2. Search for the stock: Enter the ticker or company name into the search bar to bring up the stock's trading page.
3. Decide how many shares to buy: Consider your investment goals and how much of your portfolio you want to allocate to this stock.
4. Select order type: Choose between a market order to buy at the current price or a limit order to specify the maximum price you're willing to pay.
5. Submit your order: Confirm the details and submit your buy order.

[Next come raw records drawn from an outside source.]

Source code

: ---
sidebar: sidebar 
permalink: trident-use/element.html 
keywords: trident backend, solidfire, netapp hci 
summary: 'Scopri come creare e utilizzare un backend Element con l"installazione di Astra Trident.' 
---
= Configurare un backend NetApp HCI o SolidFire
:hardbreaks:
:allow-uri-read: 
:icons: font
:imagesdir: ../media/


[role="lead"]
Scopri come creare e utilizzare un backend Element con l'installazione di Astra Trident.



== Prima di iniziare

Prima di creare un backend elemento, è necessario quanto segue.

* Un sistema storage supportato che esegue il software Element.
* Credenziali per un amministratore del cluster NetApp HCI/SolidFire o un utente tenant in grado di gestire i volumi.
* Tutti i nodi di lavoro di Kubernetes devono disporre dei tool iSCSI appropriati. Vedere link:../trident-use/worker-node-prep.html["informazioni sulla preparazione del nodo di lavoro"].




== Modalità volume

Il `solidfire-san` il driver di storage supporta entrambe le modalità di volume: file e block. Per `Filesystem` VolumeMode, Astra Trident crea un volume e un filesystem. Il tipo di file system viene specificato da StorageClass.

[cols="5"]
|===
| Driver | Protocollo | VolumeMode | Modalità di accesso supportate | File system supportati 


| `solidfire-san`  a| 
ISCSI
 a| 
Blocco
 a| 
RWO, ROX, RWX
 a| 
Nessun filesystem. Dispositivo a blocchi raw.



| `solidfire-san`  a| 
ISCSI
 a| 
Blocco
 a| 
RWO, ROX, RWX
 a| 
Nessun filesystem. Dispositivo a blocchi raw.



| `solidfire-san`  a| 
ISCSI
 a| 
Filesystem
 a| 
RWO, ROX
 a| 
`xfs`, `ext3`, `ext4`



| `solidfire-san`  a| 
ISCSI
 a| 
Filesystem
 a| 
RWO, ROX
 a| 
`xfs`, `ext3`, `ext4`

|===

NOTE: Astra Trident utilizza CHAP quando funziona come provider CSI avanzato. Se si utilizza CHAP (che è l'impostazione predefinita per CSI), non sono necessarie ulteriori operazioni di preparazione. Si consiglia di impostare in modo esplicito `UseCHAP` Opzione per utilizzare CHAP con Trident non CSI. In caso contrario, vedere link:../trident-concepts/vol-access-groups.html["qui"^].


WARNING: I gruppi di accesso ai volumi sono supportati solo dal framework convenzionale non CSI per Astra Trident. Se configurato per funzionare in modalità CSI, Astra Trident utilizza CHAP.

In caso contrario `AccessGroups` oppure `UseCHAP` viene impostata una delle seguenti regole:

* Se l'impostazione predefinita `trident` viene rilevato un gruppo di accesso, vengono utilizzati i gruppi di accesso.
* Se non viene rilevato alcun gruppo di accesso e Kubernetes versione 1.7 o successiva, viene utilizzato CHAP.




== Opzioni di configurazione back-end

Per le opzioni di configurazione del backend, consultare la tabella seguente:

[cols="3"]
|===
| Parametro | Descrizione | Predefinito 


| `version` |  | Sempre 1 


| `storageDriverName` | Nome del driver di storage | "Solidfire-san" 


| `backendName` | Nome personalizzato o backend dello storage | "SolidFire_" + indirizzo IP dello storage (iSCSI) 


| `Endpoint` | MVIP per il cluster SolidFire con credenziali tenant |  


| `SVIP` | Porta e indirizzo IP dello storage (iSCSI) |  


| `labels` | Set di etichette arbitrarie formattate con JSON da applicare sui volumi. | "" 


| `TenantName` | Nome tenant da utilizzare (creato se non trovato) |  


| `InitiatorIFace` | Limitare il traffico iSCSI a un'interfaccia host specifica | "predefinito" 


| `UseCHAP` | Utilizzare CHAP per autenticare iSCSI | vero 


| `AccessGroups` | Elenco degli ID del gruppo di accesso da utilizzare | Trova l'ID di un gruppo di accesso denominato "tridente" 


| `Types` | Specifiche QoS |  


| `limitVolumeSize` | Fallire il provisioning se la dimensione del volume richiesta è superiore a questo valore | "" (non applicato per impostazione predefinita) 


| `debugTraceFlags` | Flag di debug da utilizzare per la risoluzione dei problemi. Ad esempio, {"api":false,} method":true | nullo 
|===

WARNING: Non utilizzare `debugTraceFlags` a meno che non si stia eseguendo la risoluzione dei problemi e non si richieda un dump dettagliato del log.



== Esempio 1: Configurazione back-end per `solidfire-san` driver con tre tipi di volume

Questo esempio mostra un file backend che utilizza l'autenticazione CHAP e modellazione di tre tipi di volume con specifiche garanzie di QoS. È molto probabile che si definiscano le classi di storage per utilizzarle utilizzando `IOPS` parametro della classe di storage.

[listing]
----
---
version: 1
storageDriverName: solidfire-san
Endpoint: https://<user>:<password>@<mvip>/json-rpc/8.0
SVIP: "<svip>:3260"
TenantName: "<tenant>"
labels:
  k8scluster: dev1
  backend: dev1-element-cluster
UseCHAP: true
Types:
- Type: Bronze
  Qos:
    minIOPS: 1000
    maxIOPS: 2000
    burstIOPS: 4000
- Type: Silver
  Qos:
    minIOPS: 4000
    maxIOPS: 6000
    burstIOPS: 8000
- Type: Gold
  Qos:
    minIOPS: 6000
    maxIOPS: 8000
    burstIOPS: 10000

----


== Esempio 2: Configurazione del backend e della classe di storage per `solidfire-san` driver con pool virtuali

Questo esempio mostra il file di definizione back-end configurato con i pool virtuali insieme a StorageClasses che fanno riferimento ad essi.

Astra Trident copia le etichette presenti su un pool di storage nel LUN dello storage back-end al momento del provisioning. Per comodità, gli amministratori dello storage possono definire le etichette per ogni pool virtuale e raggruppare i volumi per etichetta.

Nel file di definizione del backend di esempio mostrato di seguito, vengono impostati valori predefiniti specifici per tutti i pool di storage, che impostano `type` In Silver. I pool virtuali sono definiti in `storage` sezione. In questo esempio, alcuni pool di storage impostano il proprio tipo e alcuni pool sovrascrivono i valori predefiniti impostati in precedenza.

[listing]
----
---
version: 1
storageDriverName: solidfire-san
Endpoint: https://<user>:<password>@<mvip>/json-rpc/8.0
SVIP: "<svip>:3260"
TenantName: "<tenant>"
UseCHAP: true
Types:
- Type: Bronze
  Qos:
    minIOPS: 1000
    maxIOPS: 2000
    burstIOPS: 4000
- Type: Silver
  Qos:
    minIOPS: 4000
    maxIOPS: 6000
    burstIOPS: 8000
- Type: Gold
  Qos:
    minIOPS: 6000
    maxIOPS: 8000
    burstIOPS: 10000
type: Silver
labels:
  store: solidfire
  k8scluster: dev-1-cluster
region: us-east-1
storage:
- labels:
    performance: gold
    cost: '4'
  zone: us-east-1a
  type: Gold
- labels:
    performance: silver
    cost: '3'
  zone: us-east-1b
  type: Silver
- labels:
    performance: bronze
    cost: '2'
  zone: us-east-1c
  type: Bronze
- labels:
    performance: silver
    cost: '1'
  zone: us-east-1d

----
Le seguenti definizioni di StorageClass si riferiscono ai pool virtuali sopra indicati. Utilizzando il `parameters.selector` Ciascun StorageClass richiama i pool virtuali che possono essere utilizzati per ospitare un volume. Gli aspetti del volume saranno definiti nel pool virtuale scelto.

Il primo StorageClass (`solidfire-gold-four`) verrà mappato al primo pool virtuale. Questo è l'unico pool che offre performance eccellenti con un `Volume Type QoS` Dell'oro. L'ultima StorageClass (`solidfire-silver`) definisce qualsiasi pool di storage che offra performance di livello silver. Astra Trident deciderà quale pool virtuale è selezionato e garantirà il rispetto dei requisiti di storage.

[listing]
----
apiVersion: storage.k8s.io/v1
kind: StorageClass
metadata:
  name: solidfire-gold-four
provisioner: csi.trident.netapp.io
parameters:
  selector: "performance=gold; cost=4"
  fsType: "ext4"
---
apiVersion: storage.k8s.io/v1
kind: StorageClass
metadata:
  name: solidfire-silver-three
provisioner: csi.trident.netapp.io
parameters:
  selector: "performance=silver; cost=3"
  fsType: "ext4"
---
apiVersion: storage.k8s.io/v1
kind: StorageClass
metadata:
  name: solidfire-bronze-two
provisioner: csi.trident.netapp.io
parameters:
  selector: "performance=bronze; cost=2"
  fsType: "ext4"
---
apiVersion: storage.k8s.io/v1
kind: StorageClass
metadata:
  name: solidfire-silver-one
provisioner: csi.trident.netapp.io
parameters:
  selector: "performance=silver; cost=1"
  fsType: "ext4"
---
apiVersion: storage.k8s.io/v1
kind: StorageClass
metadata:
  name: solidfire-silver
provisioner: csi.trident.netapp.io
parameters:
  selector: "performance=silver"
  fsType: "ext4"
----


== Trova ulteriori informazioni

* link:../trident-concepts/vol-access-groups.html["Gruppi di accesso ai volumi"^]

6. Review your purchase: Check your portfolio to ensure your order was filled as expected and adjust your investment strategy accordingly.
Data center REITs vs. data center ETFs
There are pretty large differences between REITs and exchange-traded funds (ETFs) in general, but those differences also apply to those based around data centers. Data center REITs are companies that own and lease space on large servers within a data center, along with the bandwidth that's required for users to access those sites.
Data center ETFs, on the other hand, may include data center REITs, but can also include other companies that are related, including companies that may service, build, or are otherwise less directly involved in the day-to-day running of a data center. ETFs are generally managed and adjusted as necessary by the financial institution that takes care of the fund, so stocks can move into and out of the ETF over time.
Data-powered growth
Data center REITs have benefited from the explosive growth in data usage over the years. This secular trend has allowed these REITs to expand their portfolios, driving fast-paced revenue, earnings, and dividend growth. Those upward trends aren't showing any signs of stopping, given the current projections for data growth in the coming years. Consequently, investors should take a closer look at data center REITs.